ことでん瓦町駅から200メートル先にある踏み切りの警笛が鳴っていた。

遮断器《バー》が降りている踏み切りに琴平方面から来たボギー電車がゆっくりと通過した。

…………………………

またところ変わって、ことでん瓦町駅の裏手・塩上町《しおがみまち》の通りにて…

ほたるさんとショルダーバックを持っている私は、ゆっくりと歩きながら話をしていた。

「ほたるさん。」
「なあに?」
「この通りは、旅館だけが立ち並んでいるよね。」
「そうよ。」
「ほたるさんが言うたある場所はどこにあるの?」
「この先にあるわよ。」

ほたるさんは、私に対して『あれよ。
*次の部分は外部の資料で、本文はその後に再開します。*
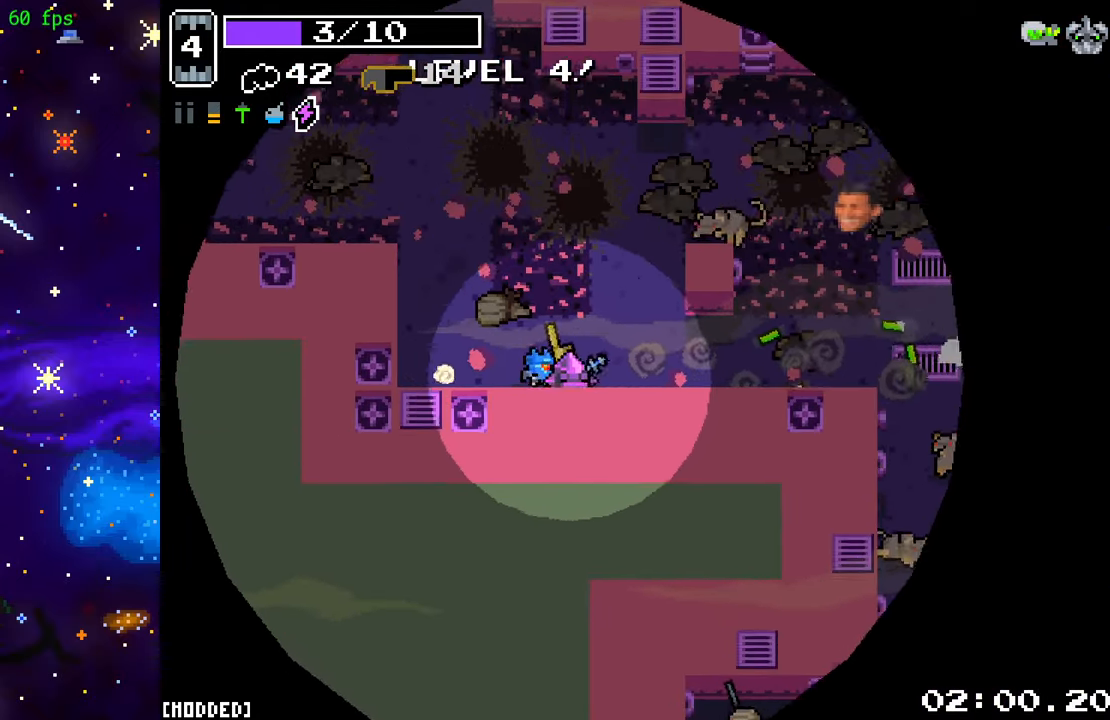
{"buttons": [], "left_stick": "down", "right_stick": "up-right", "events": [[183, "R2", "down"], [267, "left_stick", "down"], [400, "R2", "up"]]}
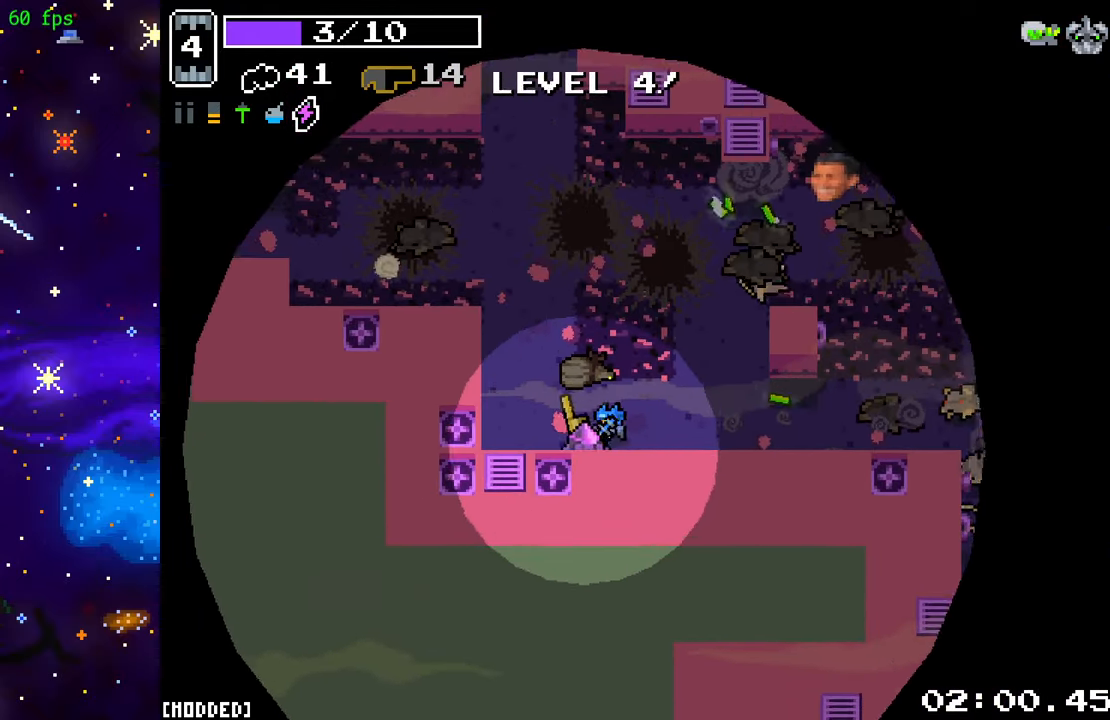
{"buttons": [], "left_stick": "right", "right_stick": "up-right", "events": [[133, "left_stick", "right"], [267, "R2", "down"], [433, "R2", "up"]]}
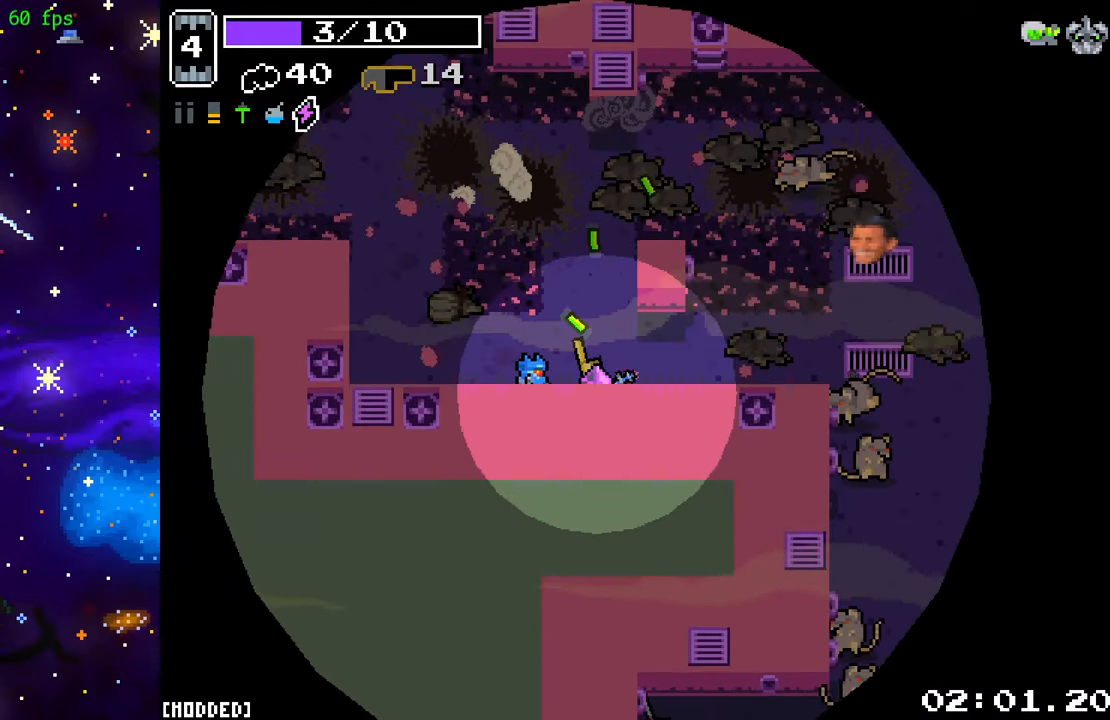
{"buttons": [], "left_stick": "left", "right_stick": "up-right", "events": [[200, "R2", "down"], [350, "left_stick", "center"], [400, "left_stick", "left"], [467, "R2", "up"]]}
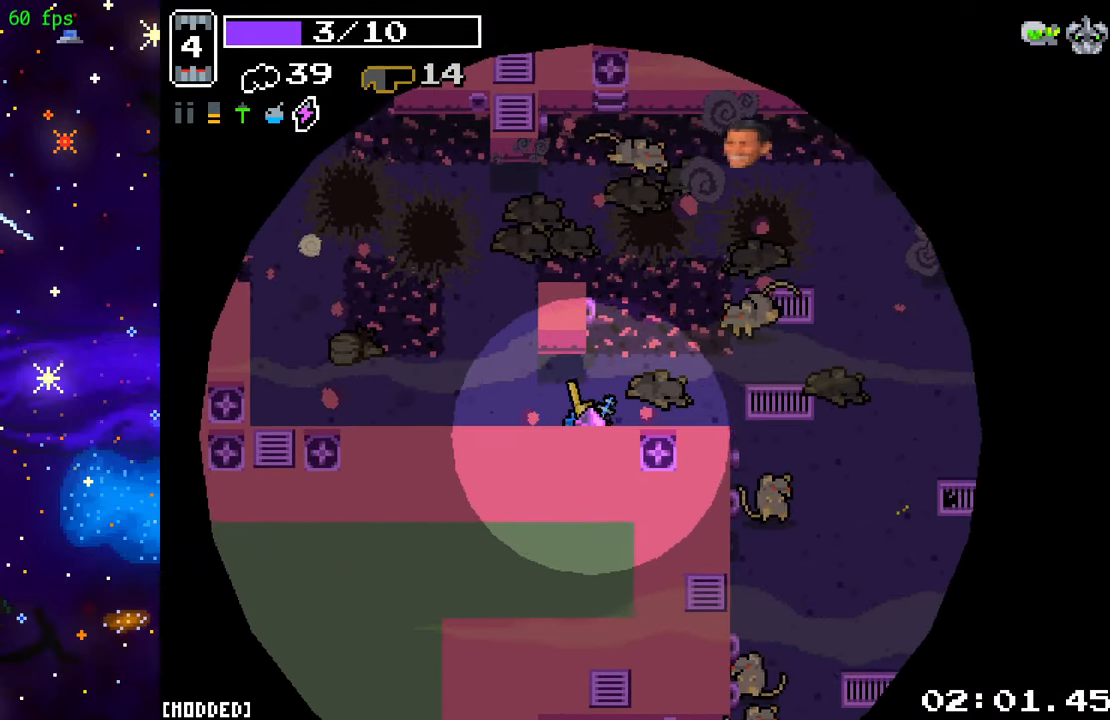
{"buttons": [], "left_stick": "right", "right_stick": "up-right", "events": [[150, "R2", "down"], [217, "left_stick", "center"], [333, "R2", "up"], [350, "left_stick", "right"]]}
』と言うた。

ほたるさんが言うた『あれ』とは、空き家になっている旅館であった。

私は、ほたるさんに対して声をかけた。

「この旅館は…空き家になってますよ。」
「空き家になっている建物は、かつてうちが経営していた旅館よ…入りましょう。」

このあと、ほたるさんとショルダーバックを持っている私は建物の中に入った。

…………………………

ところ変わって、建物の中にて…

ほたるさんと私は、パイプベッドが置かれている和室にやって来た。

部屋を見た私は、おどろいた声で言うた。

「和室にパイプベッド…この部屋は、なんですか?」

ほたるさんは、私に対してこう説明した。

「ここは、うちが経営していたちょいの間旅館よ。」
「ちょいの間旅館?」
「うん。」
「ここ…ほたるさんが経営していた店でしたね。」
「そうよ…うちがここでちょいの間旅館を経営していたのは昭和40年代から50年頃までよ。」
「昭和40年代から50年頃まで…か。」

…………………………………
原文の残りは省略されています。